HN via remix.js for vilnius.js

by brokencode 4 hours ago

There are so many better data sources that AI labs can use here that this argument really holds no water at all.

Peer reviewed journals, textbooks, in-house teams of experts, trusted news publications, etc.

The whole idea of scraping large swaths of the internet for training data has always been pretty dubious due to the variable data quality.

I mean, just look at the early Google models that told people to put glue in their pizza due to a joke in the training set. Garbage in, garbage out.

This is one of the first and most obvious problems all of these labs have run into, and countermeasures are only going to improve.

lazide 4 hours ago | [-5 more]

But they don’t, generally.

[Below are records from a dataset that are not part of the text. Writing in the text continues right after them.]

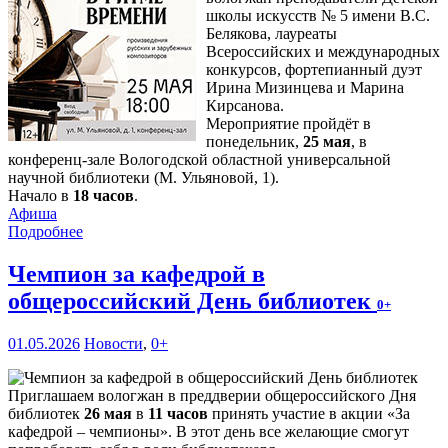
школы искусств № 5 имени В.С.
Белякова, лауреаты
Всероссийских и международных
конкурсов, фортепианный дуэт
Ирина Мизинцева и Марина
Кирсанова.
Мероприятие пройдёт в
понедельник,
25 мая
, в
конференц-зале Вологодской областной универсальной
научной библиотеки (М. Ульяновой, 1).
Начало в
18 часов
.
Афиша
Подробнее
Чемпион за кафедрой в
общероссийский День библиотек
0+
01.05.2026
Новости
,
0+
Приглашаем вологжан в преддверии общероссийского Дня
библиотек
26 мая
в
11 часов
принять участие в акции «За
кафедрой – чемпионы». В этот день все желающие смогут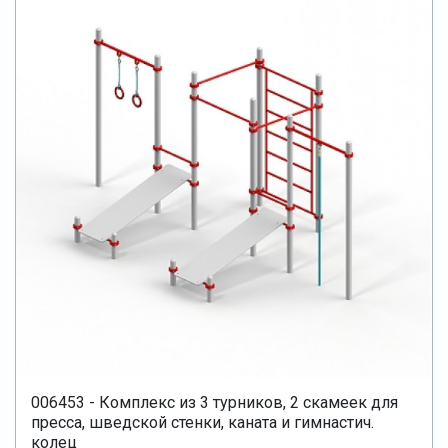
006453 - Комплекс из 3 турников, 2 скамеек для
пресса, шведской стенки, каната и гимнастич.
колец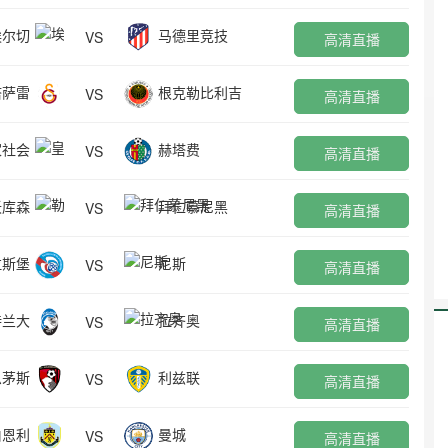
埃尔切
马德里竞技
VS
高清直播
塔萨雷
根克勒比利吉
VS
高清直播
家社会
赫塔费
VS
高清直播
沃库森
拜仁慕尼黑
VS
高清直播
拉斯堡
尼斯
VS
高清直播
特兰大
拉齐奥
VS
高清直播
恩茅斯
利兹联
VS
高清直播
伯恩利
曼城
VS
高清直播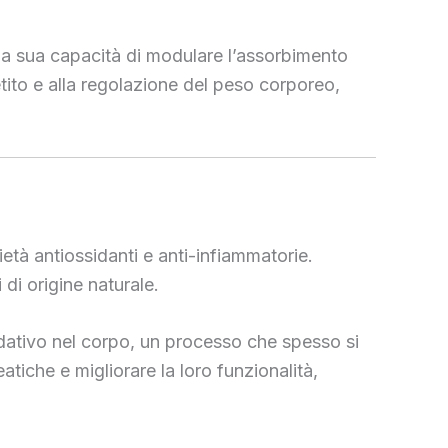
alla sua capacità di modulare l’assorbimento
ppetito e alla regolazione del peso corporeo,
ietà antiossidanti e anti-infiammatorie.
di origine naturale.
sidativo nel corpo, un processo che spesso si
tiche e migliorare la loro funzionalità,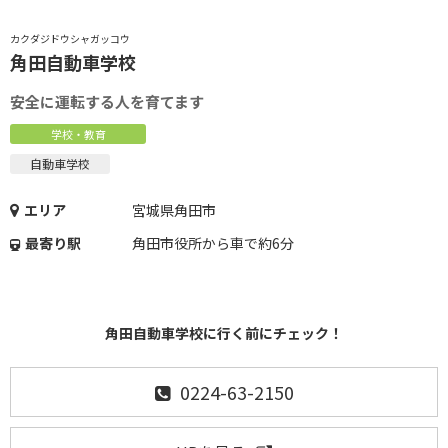
カクダジドウシャガッコウ
角田自動車学校
安全に運転する人を育てます
学校・教育
自動車学校
エリア
宮城県角田市
最寄り駅
角田市役所から車で約6分
角田自動車学校に行く前にチェック！
0224-63-2150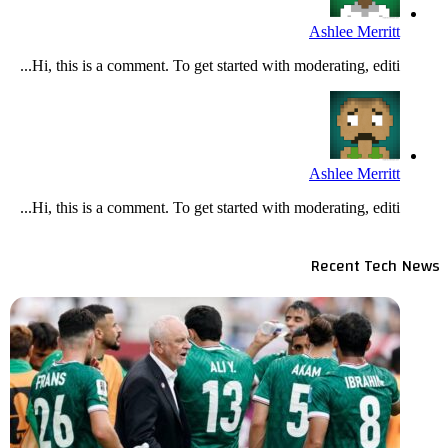
Ashlee Merritt
Hi, this is a comment. To get started with moderating, editi...
Ashlee Merritt
Hi, this is a comment. To get started with moderating, editi...
Recent Tech News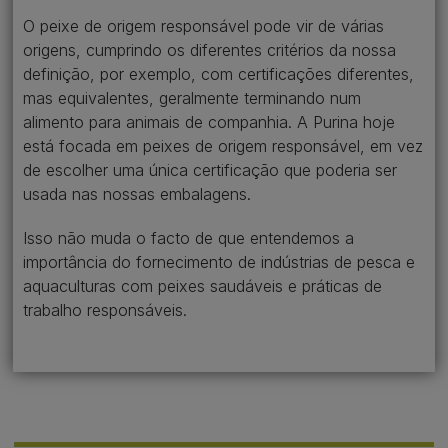
O peixe de origem responsável pode vir de várias
origens, cumprindo os diferentes critérios da nossa
definição, por exemplo, com certificações diferentes,
mas equivalentes, geralmente terminando num
alimento para animais de companhia. A Purina hoje
está focada em peixes de origem responsável, em vez
de escolher uma única certificação que poderia ser
usada nas nossas embalagens.​
Isso não muda o facto de que entendemos a
importância do fornecimento de indústrias de pesca e
aquaculturas com peixes saudáveis ​​e práticas de
trabalho responsáveis.​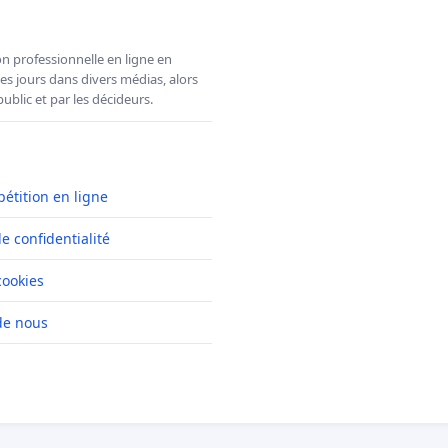
n professionnelle en ligne en
es jours dans divers médias, alors
ublic et par les décideurs.
pétition en ligne
de confidentialité
cookies
de nous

Which is why it is a great argument, because it’s easy to falsify - and see it is what is actually happening.

Also, those other sources are getting buried in AI slop too.

brokencode 4 hours ago | [-4 more]

The question is not whether it has happened or will continue to happen. Of course it will always be a problem to some extent.

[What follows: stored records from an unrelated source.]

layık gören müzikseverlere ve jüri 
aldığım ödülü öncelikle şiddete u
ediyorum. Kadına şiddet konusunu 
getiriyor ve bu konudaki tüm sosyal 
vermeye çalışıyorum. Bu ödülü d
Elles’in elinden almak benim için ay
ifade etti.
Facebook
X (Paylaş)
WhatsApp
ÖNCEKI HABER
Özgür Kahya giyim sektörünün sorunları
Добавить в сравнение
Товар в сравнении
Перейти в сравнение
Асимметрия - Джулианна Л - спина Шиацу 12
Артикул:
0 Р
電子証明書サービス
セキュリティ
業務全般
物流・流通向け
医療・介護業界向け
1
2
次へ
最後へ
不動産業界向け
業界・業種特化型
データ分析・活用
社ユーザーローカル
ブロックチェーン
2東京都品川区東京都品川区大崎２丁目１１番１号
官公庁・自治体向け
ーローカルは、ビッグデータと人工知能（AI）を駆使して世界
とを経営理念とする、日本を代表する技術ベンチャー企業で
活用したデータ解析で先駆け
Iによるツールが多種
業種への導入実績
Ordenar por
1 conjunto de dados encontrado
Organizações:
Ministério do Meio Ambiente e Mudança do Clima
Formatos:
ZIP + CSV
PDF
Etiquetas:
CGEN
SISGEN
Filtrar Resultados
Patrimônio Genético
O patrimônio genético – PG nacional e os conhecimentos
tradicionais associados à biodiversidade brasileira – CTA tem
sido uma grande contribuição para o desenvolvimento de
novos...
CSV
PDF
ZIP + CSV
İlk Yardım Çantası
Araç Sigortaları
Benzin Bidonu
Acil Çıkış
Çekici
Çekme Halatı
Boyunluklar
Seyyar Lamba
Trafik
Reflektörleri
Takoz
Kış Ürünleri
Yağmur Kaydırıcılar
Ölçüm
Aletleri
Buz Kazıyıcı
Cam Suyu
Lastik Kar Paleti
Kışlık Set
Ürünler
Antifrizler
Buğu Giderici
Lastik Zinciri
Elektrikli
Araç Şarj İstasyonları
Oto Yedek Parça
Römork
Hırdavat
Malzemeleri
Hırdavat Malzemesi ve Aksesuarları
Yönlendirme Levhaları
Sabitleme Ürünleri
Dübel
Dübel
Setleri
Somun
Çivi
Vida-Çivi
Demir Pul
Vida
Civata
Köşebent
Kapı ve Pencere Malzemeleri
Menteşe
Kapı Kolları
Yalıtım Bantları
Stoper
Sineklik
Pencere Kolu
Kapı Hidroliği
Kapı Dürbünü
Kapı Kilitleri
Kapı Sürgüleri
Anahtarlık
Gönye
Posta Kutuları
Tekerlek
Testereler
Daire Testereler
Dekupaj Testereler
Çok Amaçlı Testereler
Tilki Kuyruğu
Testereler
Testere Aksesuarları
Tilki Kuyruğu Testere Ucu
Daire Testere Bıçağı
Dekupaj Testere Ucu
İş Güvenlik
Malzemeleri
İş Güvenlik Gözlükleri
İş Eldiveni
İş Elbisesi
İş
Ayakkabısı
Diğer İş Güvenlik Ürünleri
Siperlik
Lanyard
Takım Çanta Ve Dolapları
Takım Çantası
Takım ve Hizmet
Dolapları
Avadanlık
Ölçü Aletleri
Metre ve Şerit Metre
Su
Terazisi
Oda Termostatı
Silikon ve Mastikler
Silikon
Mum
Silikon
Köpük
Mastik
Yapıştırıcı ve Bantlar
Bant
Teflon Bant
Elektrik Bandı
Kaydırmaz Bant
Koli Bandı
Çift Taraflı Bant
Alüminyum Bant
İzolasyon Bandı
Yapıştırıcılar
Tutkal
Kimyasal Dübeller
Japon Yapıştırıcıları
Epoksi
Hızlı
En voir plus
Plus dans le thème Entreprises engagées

Your original claim is that this will be enough of a problem to prevent models from improving in expert level knowledge. I completely disagree with this premise.

If the models fail to improve, it will likely be due to limitations in the transformer architecture rather than poisoned training data.

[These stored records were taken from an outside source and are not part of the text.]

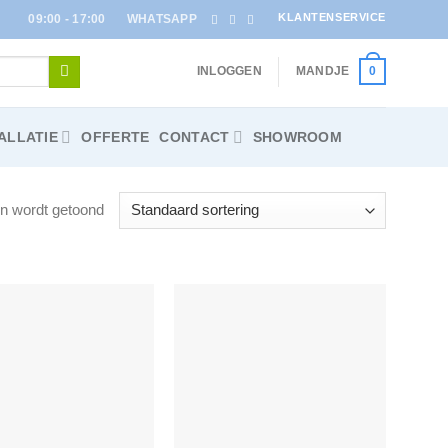
KLANTENSERVICE
09:00 - 17:00
WHATSAPP
INLOGGEN
MANDJE
0
ALLATIE
OFFERTE
CONTACT
SHOWROOM
en wordt getoond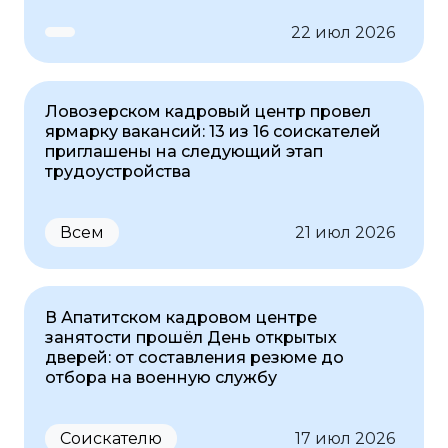
22 июл 2026
Ловозерском кадровый центр провел
ярмарку вакансий: 13 из 16 соискателей
приглашены на следующий этап
трудоустройства
Всем
21 июл 2026
В Апатитском кадровом центре
занятости прошёл День открытых
дверей: от составления резюме до
отбора на военную службу
Соискателю
17 июл 2026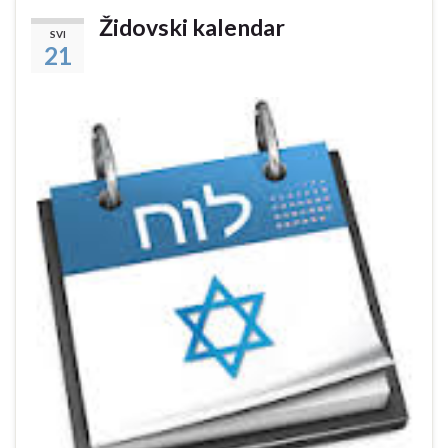
Židovski kalendar
SVI
21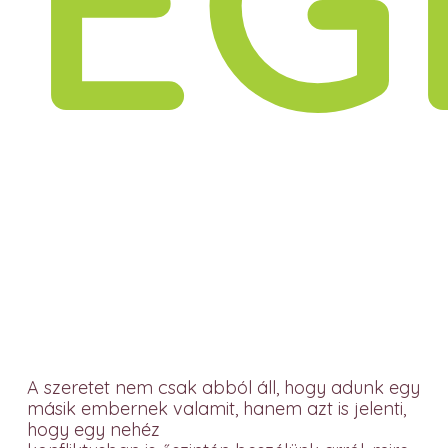
A szeretet nem csak abból áll, hogy adunk egy
másik embernek valamit, hanem azt is jelenti,
hogy egy nehéz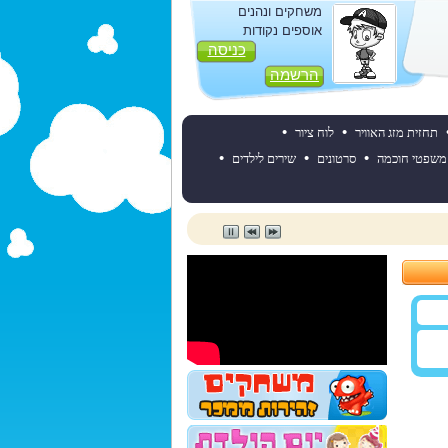
משחקים ונהנים
אוספים נקודות
כניסה
הרשמה
•
•
תחזית מזג האוויר
לוח ציור
•
•
•
משפטי חוכמה
סרטונים
שירים לילדים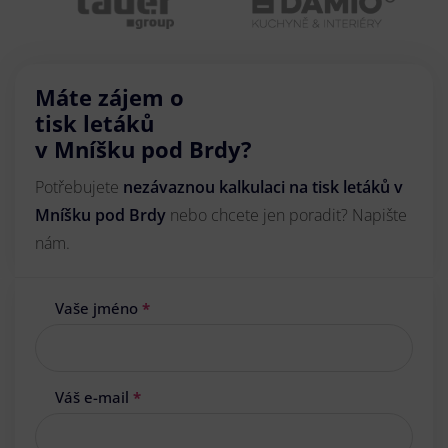
Máte zájem o
tisk letáků
v Mníšku pod Brdy?
Potřebujete
nezávaznou kalkulaci na tisk letáků v
Mníšku pod Brdy
nebo chcete jen poradit? Napište
nám.
Vaše jméno
*
Váš e-mail
*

And even then, I doubt that the transformer is the best architecture we will ever come up with.

Clearly it doesn’t learn or think like a human does, since humans don’t need many gigabytes of text samples to learn to talk, so there is some room for improvement.

lazide 4 hours ago | [-3 more]

https://arstechnica.com/science/2025/01/its-remarkably-easy-...

brokencode 4 hours ago | [-2 more]

Great, an article about Llama 2 from early 2025. That doesn’t at all invalidate what I said.

lazide 2 hours ago | [-1 more]

While completely ignoring the fundamental reason. Whoosh.

brokencode an hour ago | [-0 more]

Not sure what point you’re trying to make.